Merosotnya nilai
tukar rupiah sehingga memasukki fase terburuk sejak krisis financial 2008 tidak
bisa dianggap remeh , Bank Indonesia ( BI ) Selaku otoritas moneter harus melakukan langkah efektif untuk menjaga
mata uang agar tidak terpuruk lebih dalam.
Selain itu karena masalah
nilai tukar juga terkait dengan problem structural
ekonomi , pemerintah mesti ambil bagian dalam upaya menstabilkan kurs, ungkapan
pemerintah dan bank sentral bahwa pelemahan kurs akan meningkatkan daya saing
ekspor seharusnya tidak perlu dilontarkan.
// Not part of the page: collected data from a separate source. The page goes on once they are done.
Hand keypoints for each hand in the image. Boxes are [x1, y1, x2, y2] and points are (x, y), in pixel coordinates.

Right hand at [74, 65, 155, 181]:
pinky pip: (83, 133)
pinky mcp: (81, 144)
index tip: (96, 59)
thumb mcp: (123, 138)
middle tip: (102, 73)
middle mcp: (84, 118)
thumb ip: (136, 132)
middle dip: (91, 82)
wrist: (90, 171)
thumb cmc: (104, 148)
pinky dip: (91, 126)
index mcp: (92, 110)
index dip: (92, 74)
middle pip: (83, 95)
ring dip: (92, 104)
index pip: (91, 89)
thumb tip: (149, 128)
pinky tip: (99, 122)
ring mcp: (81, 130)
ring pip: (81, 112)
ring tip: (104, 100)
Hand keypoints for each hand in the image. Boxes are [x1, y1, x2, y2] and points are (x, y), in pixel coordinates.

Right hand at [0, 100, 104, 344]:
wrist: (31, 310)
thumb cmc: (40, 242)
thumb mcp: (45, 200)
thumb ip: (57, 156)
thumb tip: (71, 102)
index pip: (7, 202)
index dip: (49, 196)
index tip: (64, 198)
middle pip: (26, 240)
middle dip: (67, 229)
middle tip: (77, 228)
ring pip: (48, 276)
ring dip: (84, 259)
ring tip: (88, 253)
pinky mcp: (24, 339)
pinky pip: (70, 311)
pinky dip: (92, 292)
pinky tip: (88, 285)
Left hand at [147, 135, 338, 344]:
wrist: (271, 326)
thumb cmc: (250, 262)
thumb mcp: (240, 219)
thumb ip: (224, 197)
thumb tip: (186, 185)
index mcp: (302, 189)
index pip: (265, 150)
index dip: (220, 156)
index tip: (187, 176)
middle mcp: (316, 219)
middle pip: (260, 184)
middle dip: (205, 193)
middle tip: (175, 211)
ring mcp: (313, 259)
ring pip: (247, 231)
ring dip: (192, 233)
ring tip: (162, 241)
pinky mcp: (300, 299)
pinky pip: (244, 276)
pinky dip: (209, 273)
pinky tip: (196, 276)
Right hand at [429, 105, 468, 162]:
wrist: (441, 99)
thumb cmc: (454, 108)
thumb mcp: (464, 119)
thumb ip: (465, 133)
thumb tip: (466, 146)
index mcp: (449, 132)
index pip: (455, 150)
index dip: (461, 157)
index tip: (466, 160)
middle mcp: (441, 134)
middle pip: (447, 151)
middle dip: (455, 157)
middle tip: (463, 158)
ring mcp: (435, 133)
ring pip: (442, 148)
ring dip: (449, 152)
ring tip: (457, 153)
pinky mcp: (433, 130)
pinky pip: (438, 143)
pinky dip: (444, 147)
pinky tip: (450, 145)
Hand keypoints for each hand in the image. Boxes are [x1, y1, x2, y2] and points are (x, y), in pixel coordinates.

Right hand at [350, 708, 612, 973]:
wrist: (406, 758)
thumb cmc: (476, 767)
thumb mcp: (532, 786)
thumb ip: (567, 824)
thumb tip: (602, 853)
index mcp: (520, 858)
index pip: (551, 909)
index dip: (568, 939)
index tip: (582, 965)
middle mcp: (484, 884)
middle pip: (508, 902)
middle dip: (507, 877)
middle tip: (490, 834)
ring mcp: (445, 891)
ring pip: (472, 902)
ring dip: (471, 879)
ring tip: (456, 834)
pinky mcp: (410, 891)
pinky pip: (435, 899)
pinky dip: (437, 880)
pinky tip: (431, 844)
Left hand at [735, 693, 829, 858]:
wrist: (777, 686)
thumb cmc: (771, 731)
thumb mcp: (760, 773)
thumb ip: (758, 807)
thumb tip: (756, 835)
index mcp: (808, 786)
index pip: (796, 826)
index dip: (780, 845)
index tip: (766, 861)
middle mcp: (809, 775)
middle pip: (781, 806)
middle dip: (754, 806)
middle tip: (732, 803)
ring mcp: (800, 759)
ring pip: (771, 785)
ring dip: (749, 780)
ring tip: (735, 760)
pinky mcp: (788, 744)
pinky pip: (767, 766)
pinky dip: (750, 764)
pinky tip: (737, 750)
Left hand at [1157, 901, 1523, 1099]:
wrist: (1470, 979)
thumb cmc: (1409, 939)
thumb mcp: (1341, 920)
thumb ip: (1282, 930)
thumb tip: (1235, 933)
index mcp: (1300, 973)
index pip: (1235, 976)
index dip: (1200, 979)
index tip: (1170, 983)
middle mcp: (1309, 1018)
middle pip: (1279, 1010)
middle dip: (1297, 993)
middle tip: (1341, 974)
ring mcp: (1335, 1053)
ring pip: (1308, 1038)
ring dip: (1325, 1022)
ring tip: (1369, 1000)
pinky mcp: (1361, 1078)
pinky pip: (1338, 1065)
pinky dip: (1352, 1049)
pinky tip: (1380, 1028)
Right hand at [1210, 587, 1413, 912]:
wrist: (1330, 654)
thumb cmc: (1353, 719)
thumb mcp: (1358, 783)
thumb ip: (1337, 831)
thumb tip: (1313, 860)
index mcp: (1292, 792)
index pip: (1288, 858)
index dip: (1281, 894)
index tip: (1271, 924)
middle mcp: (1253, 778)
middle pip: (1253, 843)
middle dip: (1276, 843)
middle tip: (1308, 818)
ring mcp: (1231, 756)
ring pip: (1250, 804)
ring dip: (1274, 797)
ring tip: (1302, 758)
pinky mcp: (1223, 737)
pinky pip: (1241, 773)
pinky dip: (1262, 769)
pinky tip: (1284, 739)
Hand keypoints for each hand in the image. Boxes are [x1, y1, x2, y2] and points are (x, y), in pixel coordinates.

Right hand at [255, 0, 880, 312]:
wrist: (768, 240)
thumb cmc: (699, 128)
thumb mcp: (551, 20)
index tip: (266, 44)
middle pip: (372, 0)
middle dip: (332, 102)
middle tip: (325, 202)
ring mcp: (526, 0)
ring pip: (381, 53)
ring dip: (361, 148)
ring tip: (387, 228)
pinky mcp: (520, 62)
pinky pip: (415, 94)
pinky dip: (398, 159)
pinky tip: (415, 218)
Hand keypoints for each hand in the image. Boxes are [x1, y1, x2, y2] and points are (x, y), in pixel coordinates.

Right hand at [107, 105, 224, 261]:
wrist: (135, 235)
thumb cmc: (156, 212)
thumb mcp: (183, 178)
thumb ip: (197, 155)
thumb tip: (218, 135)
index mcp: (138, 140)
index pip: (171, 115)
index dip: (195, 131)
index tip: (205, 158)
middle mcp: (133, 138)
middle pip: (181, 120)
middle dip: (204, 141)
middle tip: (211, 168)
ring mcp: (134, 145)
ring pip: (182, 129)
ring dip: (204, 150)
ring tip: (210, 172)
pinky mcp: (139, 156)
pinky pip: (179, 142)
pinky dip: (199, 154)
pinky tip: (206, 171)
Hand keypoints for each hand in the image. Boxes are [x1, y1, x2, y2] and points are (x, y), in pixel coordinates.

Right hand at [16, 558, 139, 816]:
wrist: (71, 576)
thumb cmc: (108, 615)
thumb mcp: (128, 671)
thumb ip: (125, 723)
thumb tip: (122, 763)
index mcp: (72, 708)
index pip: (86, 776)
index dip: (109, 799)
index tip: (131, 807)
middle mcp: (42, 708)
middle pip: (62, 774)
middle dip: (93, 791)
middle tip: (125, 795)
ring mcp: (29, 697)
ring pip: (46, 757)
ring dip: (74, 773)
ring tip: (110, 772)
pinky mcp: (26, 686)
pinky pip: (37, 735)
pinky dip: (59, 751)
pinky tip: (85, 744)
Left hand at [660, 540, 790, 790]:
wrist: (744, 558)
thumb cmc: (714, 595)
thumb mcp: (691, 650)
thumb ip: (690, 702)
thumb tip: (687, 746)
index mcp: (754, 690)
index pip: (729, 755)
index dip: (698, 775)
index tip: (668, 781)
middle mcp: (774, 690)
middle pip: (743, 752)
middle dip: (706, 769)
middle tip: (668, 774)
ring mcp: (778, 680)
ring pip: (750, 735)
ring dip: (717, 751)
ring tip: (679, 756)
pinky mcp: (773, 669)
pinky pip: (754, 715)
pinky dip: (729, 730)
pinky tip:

Karena itu semua membuat kesan tidak
berdaya otoritas dalam menghadapi turbelensi pasar keuangan saat ini.
Jika ingin memberikan
insentif bagi eksporer , tentu BI dan pemerintah akan membuat pelemahan kurs secara terukur
yang terjadi beberapa hari ini tentu saja jauh dari skema kebijakan tersebut,
kita semua tahu kurs rupiah terpelanting selain factor dari global, juga karena
deficit transaksi berjalan yang selama 12 kuartal berturut-turut kita derita.
Reformasi struktur
dibidang ekonomi harus segara dilakukan untuk menekan deficit transaksi
berjalan, titik solusi dari terus meningkatnya defisit perdagangan terutama dari segi migas, harus segera dicari
, kita gak bisa terus menurus menderita defisit yang disebabkan oleh pemborosan
energy yang tidak terbendung.
Penataan kebijakan industry otomotif pengembangan energi alternative serta
pembatasan konsumsi BBM harus segera direalisasikan, tanpa itu semua neraca
berjalan kita akan terus tertekan deficit
neraca perdagangan di sector migas.
Pendalaman pasar keuangan mesti menjadi agenda terdepan yang
di usung segenap pelaku dan regulator pasar keuangan keterlibatan lebih luas
dari masyarakat akan membuat pasar keuangan bisa lebih stabil dan tahan banting
dengan begitu kita bisa memiliki mata uang yang nilai tukarnya lebih berwibawa.